(Exercise) Return exactly the lines below, starting with the one that has "root of tail: (694, 13)" and going on through the one that has "left front paw: (283, 384)".
————————
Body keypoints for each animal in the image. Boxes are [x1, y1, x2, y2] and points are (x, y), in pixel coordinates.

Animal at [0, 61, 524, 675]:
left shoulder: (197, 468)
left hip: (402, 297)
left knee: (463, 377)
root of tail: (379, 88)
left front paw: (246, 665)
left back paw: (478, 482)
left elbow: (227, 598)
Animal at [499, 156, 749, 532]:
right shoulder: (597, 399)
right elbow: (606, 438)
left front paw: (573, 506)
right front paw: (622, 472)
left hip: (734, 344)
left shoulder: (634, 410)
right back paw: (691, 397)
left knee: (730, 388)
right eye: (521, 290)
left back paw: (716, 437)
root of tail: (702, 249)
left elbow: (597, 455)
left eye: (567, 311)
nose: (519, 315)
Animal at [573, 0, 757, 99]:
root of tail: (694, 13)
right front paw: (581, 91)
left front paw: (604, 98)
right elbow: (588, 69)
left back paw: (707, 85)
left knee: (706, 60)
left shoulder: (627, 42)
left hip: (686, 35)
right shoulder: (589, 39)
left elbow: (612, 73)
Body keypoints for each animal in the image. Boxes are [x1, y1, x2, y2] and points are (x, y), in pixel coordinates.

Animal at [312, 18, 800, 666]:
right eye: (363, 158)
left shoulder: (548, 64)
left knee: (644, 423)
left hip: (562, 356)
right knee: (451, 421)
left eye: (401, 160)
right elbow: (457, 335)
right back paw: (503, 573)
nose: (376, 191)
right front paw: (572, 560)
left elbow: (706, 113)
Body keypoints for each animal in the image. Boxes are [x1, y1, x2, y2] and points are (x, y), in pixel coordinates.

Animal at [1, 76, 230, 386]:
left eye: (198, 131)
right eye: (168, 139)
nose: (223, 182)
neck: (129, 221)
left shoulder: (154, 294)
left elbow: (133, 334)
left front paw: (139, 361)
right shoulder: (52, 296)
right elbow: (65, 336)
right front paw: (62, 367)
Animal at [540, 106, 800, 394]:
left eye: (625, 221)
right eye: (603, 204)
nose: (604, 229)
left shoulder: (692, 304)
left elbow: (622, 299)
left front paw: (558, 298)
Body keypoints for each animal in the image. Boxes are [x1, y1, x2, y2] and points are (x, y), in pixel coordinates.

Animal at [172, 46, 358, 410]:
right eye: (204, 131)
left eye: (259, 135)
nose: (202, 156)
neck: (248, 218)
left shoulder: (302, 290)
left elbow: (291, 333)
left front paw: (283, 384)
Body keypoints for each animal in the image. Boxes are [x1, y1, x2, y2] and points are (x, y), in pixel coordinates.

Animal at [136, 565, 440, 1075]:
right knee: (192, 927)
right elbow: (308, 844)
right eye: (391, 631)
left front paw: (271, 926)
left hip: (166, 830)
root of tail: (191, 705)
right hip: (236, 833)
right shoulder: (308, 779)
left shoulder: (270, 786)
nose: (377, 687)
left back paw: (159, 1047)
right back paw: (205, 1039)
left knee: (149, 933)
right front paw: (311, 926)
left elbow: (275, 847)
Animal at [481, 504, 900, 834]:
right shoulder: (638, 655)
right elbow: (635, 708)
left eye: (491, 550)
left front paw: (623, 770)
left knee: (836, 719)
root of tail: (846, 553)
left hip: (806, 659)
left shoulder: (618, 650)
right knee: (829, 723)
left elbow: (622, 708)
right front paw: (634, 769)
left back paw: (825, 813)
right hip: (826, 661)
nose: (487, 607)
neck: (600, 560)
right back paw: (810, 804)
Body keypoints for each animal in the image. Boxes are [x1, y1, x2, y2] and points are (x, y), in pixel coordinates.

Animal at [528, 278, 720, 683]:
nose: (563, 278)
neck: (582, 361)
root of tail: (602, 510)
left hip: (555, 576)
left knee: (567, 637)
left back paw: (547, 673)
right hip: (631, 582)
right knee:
————————
(Response for this exercise)
root of tail: (694, 13)
right front paw: (581, 91)
left front paw: (604, 98)
right elbow: (588, 69)
left back paw: (707, 85)
left knee: (706, 60)
left shoulder: (627, 42)
left hip: (686, 35)
right shoulder: (589, 39)
left elbow: (612, 73)
Body keypoints for each animal in the image. Boxes are [x1, y1, x2, y2] and points are (x, y), in pixel coordinates.

Animal at [312, 18, 800, 666]:
right eye: (363, 158)
left shoulder: (548, 64)
left knee: (644, 423)
left hip: (562, 356)
right knee: (451, 421)
left eye: (401, 160)
right elbow: (457, 335)
right back paw: (503, 573)
nose: (376, 191)
right front paw: (572, 560)
left elbow: (706, 113)
Body keypoints for each animal in the image. Boxes are [x1, y1, x2, y2] and points are (x, y), in pixel coordinates.

Animal at [1, 76, 230, 386]:
left eye: (198, 131)
right eye: (168, 139)
nose: (223, 182)
neck: (129, 221)
left shoulder: (154, 294)
left elbow: (133, 334)
left front paw: (139, 361)
right shoulder: (52, 296)
right elbow: (65, 336)
right front paw: (62, 367)
Animal at [540, 106, 800, 394]:
left eye: (625, 221)
right eye: (603, 204)
nose: (604, 229)
left shoulder: (692, 304)
left elbow: (622, 299)
left front paw: (558, 298)
Body keypoints for each animal in the image. Boxes are [x1, y1, x2, y2] and points are (x, y), in pixel coordinates.

Animal at [172, 46, 358, 410]:
right eye: (204, 131)
left eye: (259, 135)
nose: (202, 156)
neck: (248, 218)
left shoulder: (302, 290)
left elbow: (291, 333)
left front paw: (283, 384)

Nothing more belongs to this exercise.